*** TEXT UNDER STUDY ***

Tuesday, November 17, 2009

A new favorite blog: Black and WTF

a neat archive of strange old black and white pictures. not all are NSFW like below, I just can't pass up a pic of women and robots.

lots more goodies at http://blackandwtf.tumblr.com


Monday, November 16, 2009

We got some work to do now - NOW FOR SALE!

Finally, after weeks of wondering and waiting and lying and keeping my mouth shut and ignoring offers from other printers and telling other interested parties to wait and cross their fingers, I can finally say that it's now for sale!
and it's quite a nice big print! i can't wait to see how the tiny details held up.










Thursday, November 12, 2009

the shape of things to come



 There was a time when my diet consisted of ramen noodles and zone bars and I could fit in an american men's medium tee shirt, but no more. Now I have to buy everything large which (no offense to the naturally largies out there) breaks my heart. Because most american larges are fucking HUGE. with sleeves I can put my thigh in, neckholes I can get through with a scooter helmet on, and otherwise hang like a poncho and make me look fatter than my 'merely out of shape' figure actually is.
There needs to be something in between for tall guys with broad shoulders and chests, long torsos. A little pudge but not so much that we have to cover it in a tent. So I propose at least three (if not 5) in-between sizes for men's universal tee sizes.

*** End of TEXT UNDER STUDY ***
*** EXERCISE DATA ***

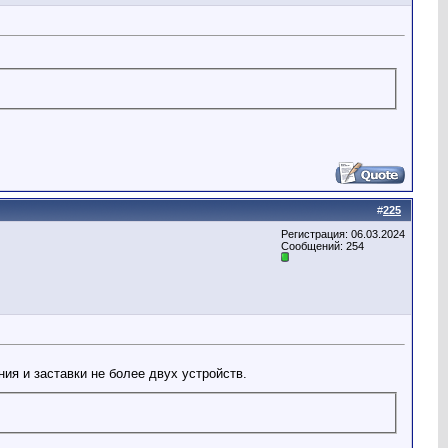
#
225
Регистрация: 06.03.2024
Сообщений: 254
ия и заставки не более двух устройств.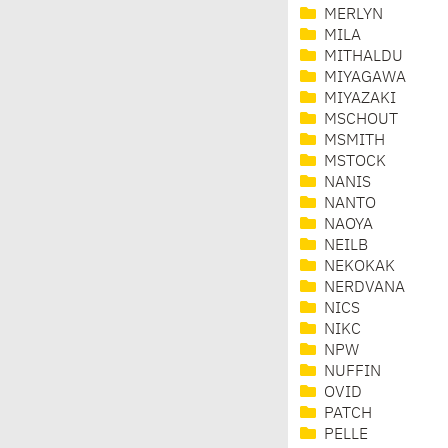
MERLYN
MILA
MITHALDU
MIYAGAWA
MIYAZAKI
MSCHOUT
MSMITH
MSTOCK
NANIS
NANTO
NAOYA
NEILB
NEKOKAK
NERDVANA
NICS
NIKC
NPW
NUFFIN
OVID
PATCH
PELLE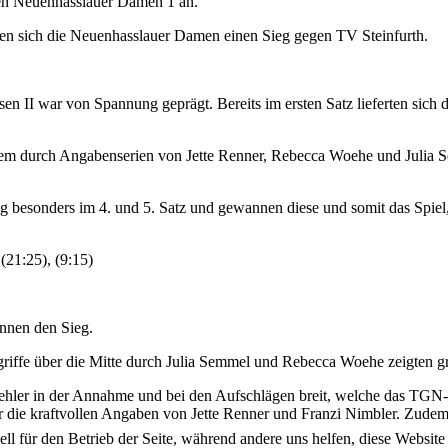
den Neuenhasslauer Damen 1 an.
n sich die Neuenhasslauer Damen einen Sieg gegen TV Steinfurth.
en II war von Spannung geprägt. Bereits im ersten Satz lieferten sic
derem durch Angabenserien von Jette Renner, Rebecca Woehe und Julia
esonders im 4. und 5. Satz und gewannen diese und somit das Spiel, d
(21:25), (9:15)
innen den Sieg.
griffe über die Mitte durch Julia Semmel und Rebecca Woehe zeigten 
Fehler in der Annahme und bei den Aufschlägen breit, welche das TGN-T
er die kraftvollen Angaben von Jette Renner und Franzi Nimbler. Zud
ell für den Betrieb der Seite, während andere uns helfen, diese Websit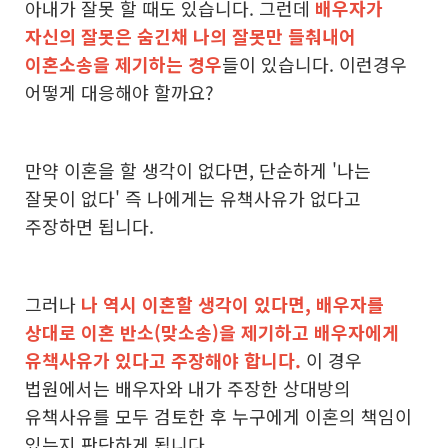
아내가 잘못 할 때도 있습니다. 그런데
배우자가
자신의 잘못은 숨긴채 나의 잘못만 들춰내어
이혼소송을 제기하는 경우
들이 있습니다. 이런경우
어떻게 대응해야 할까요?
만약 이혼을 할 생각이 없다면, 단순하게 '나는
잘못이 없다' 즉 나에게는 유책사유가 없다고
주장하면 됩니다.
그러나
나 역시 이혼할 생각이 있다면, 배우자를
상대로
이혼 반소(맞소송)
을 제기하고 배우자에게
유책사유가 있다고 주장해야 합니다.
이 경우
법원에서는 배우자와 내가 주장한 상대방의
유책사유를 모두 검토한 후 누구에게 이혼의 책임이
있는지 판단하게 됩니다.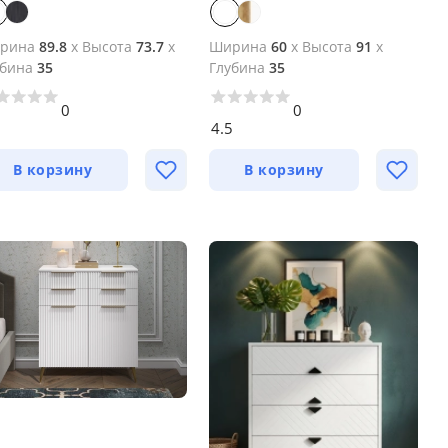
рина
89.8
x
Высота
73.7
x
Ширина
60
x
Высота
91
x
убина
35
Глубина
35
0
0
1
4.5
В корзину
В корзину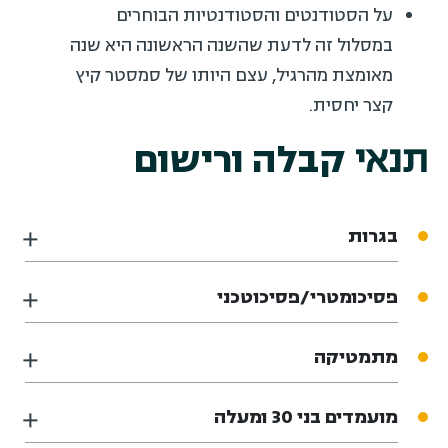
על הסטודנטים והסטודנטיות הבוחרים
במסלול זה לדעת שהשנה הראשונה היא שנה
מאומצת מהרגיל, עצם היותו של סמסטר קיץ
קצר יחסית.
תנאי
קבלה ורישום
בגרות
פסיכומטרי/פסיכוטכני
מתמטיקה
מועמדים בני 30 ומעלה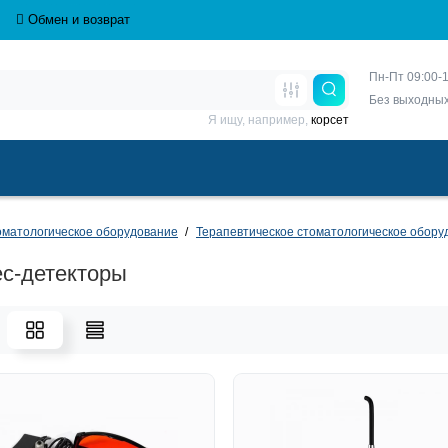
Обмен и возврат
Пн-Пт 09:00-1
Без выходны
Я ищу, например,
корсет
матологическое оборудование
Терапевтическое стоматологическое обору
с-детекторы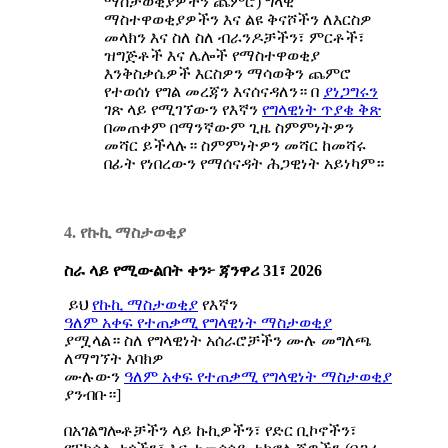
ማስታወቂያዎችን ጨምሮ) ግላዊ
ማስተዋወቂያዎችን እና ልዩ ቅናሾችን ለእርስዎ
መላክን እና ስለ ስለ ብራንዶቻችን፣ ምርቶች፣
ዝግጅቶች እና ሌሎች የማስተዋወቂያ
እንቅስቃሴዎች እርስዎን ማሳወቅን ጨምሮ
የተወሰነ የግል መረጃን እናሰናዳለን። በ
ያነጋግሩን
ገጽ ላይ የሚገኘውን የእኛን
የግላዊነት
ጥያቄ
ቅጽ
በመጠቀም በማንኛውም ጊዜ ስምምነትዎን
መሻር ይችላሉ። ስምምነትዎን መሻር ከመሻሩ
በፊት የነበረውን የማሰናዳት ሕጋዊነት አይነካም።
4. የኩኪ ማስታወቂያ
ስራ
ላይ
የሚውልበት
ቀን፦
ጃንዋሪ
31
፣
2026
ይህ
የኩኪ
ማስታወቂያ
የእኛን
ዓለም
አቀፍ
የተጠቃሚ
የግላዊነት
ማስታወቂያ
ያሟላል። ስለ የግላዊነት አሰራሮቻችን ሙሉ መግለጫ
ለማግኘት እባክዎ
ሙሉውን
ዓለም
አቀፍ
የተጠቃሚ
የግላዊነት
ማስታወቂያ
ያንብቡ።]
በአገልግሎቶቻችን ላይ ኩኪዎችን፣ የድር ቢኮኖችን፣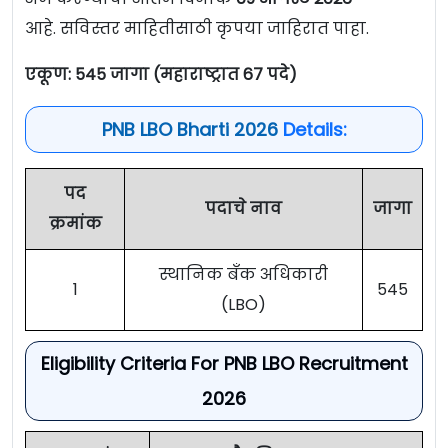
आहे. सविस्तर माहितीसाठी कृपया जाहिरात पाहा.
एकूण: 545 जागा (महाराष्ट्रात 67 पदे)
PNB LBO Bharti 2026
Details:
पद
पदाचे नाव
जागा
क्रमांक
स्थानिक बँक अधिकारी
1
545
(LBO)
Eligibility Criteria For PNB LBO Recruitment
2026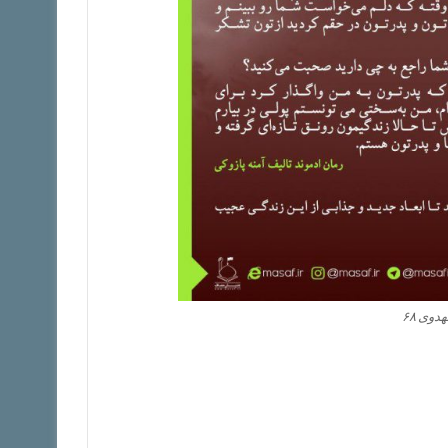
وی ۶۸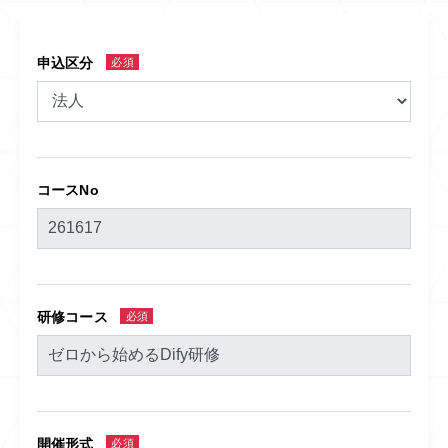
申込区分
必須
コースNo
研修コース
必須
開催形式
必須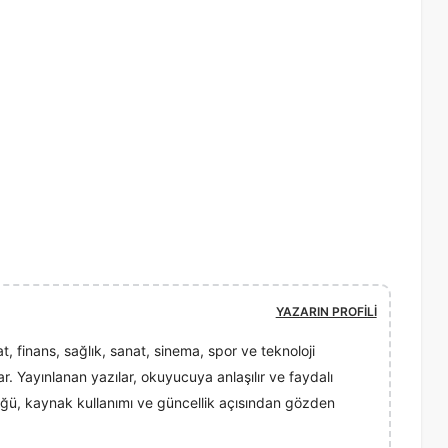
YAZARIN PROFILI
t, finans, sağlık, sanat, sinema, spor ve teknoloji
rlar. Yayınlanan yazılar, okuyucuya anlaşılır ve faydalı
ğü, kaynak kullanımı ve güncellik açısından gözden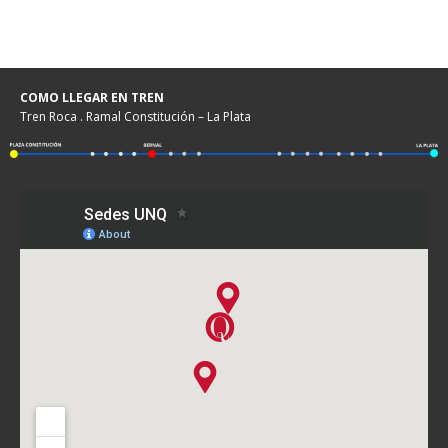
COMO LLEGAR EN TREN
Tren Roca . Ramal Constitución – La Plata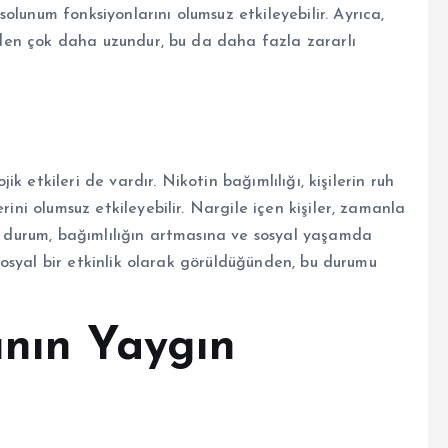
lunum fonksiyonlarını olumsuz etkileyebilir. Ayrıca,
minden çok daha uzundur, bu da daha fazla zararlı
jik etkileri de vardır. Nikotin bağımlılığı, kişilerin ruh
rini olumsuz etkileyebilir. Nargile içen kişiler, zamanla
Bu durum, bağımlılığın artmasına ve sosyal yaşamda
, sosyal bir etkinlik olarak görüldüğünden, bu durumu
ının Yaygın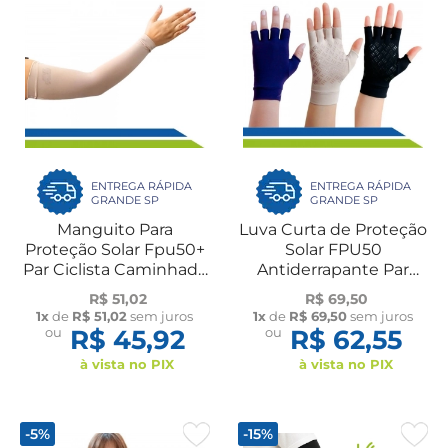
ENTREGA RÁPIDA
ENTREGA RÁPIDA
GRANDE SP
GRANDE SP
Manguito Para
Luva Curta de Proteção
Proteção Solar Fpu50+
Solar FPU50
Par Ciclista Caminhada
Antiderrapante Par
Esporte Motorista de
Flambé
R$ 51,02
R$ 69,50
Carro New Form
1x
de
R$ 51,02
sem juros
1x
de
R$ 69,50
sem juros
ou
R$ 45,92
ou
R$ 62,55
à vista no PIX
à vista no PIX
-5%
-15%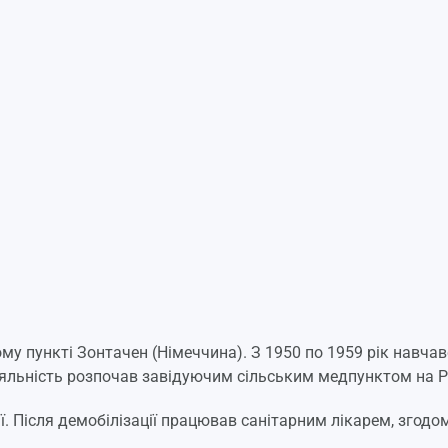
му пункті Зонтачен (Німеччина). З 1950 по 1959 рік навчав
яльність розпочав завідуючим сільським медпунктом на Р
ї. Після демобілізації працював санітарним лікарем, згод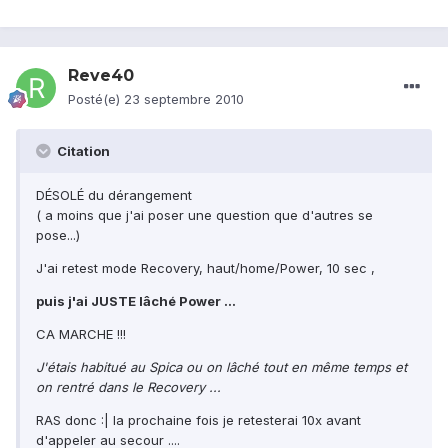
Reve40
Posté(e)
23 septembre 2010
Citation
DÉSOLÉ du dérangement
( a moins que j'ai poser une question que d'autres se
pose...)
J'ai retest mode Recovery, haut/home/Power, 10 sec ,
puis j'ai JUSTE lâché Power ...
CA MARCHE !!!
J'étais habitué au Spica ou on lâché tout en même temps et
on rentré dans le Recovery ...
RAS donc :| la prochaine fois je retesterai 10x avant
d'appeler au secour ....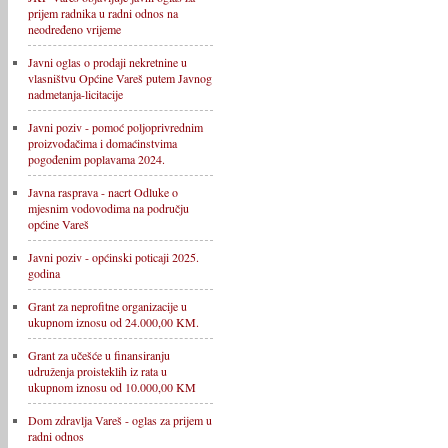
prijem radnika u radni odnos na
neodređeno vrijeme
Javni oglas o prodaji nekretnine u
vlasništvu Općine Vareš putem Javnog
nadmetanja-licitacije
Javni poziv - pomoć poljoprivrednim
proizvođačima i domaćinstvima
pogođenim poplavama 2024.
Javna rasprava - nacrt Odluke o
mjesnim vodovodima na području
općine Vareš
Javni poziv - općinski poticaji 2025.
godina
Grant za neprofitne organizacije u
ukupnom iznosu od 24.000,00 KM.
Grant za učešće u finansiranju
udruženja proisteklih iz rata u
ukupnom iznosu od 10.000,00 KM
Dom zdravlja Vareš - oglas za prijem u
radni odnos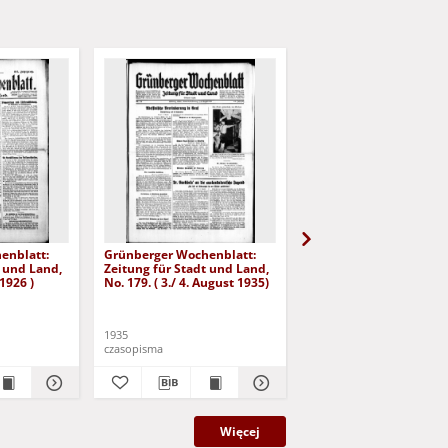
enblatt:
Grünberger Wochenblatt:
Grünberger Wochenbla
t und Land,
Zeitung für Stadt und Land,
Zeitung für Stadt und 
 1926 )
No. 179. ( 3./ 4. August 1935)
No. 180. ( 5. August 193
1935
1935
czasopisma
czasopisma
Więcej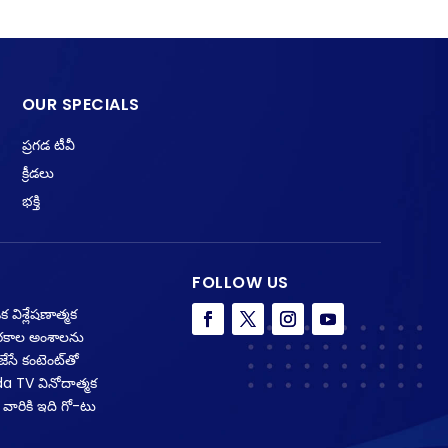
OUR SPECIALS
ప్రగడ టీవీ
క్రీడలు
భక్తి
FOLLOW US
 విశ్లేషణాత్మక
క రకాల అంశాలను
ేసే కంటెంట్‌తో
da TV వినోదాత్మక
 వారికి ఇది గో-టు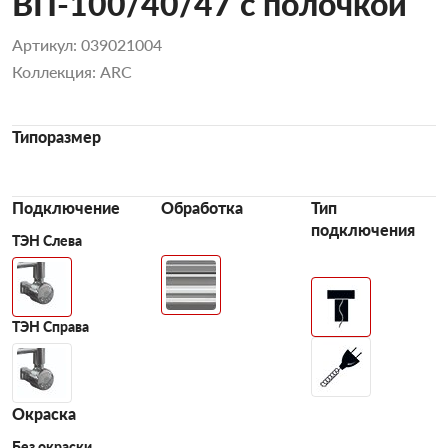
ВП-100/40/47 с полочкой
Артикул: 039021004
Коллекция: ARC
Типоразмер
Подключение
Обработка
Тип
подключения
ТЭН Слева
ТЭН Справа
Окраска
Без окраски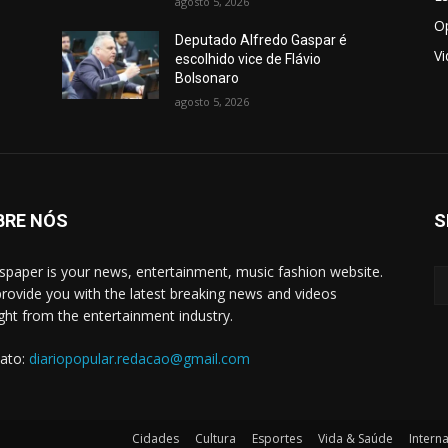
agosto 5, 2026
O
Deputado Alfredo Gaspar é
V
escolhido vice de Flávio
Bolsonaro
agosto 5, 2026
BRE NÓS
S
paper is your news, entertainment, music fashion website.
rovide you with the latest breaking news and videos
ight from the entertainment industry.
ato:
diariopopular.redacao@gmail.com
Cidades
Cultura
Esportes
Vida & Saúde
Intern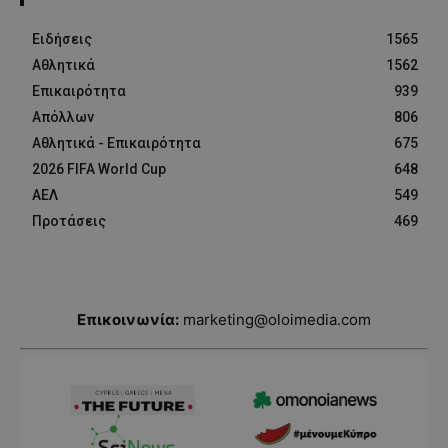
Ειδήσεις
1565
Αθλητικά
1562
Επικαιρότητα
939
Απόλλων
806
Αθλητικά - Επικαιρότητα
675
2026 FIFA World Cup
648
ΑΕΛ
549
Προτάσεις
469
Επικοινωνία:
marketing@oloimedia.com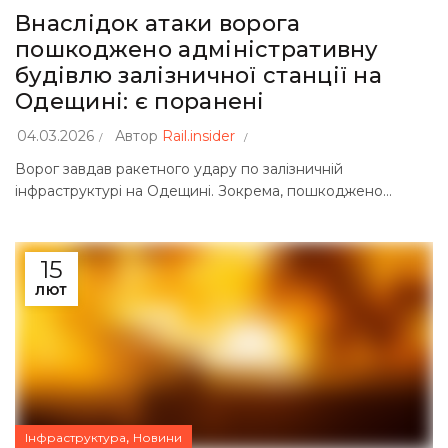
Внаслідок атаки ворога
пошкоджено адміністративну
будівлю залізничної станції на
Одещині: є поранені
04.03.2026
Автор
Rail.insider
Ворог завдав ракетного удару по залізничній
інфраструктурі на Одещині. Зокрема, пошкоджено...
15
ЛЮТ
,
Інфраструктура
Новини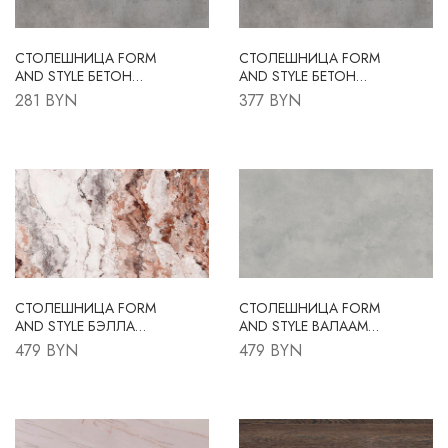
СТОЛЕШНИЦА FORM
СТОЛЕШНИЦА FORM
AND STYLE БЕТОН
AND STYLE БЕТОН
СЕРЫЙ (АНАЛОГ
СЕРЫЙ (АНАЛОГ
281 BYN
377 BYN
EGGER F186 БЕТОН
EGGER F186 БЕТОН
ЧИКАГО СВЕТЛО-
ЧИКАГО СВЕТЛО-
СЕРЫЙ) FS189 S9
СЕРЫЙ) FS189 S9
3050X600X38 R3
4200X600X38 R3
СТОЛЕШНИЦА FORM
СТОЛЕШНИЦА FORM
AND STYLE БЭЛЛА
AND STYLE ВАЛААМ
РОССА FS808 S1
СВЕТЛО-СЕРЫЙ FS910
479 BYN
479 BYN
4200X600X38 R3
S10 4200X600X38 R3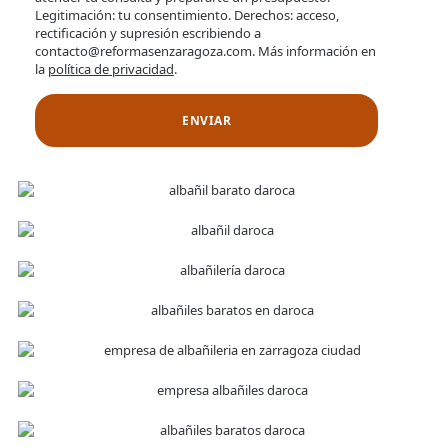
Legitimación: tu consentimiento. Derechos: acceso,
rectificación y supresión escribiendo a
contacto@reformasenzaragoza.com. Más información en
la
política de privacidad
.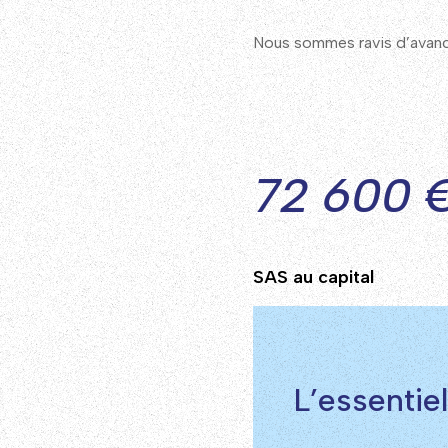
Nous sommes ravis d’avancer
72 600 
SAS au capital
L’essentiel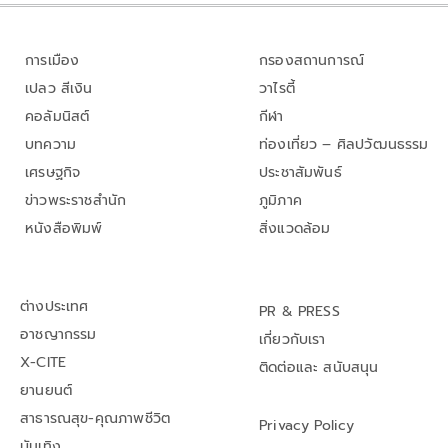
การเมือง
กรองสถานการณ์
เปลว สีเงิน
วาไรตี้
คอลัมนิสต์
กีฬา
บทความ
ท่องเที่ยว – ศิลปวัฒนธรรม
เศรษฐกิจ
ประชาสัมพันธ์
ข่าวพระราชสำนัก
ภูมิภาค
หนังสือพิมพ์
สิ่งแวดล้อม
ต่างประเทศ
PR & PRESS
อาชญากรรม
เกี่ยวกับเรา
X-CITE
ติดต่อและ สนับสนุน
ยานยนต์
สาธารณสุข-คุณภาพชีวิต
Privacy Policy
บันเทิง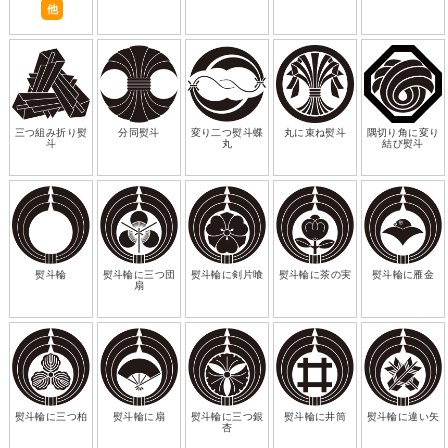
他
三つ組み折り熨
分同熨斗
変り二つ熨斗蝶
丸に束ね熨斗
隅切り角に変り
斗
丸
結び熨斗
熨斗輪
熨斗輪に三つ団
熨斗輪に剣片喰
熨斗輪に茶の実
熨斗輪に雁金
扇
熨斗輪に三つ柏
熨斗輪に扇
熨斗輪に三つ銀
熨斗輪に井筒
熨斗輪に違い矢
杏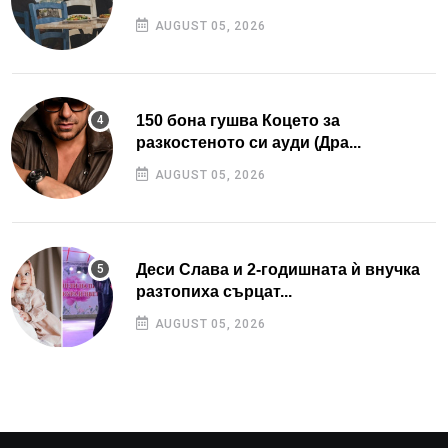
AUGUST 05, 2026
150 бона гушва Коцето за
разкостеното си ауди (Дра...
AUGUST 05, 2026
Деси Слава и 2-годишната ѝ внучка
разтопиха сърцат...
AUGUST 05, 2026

*** End of EXERCISE DATA ***

- [WORK ORDER 1]: Give the title of every post in the blog excerpt, along with the date it appears under.
- [WORK ORDER 2]: Go on with the blog post about men's tee shirt sizes, picking up after its final sentence.

- [TASK ANSWER 1]:
"A new favorite blog: Black and WTF" (Tuesday, November 17, 2009)
"We got some work to do now - NOW FOR SALE!" (Monday, November 16, 2009)
"the shape of things to come" (Thursday, November 12, 2009)

- [TASK ANSWER 2]:
Tim Gunn: make it work.

Wednesday, November 11, 2009

Here's a depressing thought...

I don't want my blog to derail into negative observations, but I have another one anyway. Then I promise I will stop being 'Mr. Complainy Pants' and get back to art and art culture blogging...

So anyway- have you ever been to a Goodwill outlet Store? It's not your typical thrift store, or even your standard Goodwill store. It's something even far more depressing than an eviction yardsale or being so poor that you sell your plasma to be able to afford a meal that will essentially only replace the plasma you just sold.

A Goodwill Outlet Store is essentially a big hangar or warehouse-like room, full of bins of junk that maybe they didn't want to process or didn't think was fit for sale in the regular store.... It has really high ceilings,(though the junk bins are never more than 3 feet off the ground so I don't know why the ceilings have to be 50ft tall, but...) with typical depressing gym lighting. There are no prices. Nope. You PAY BUY THE POUND- of whatever it is you find. Clothes by the pound seems like a good deal but maybe books and housewares by the pound could get steep. Anyway, this is what they look like:




My first thought was- holy shit! I bet if I had all day I could really find some treasures here!
My very next thought the very next second was -Holy shit! this is kind of sad.



Not sad because the people shopping there were really poor or providing for their families- most were not. Most were other eBayers or Junk Sellers or Packrats. I was looking for metal parts for my steampunk guns and robots, so I was already in a foul mood when I saw an older woman with a cart full of pretty much every piece of brass in the place. My competition meter was on high. I fear facing snooty old swap meet women should they survive the apocalypse and frequent Barter Town. They are ruthless!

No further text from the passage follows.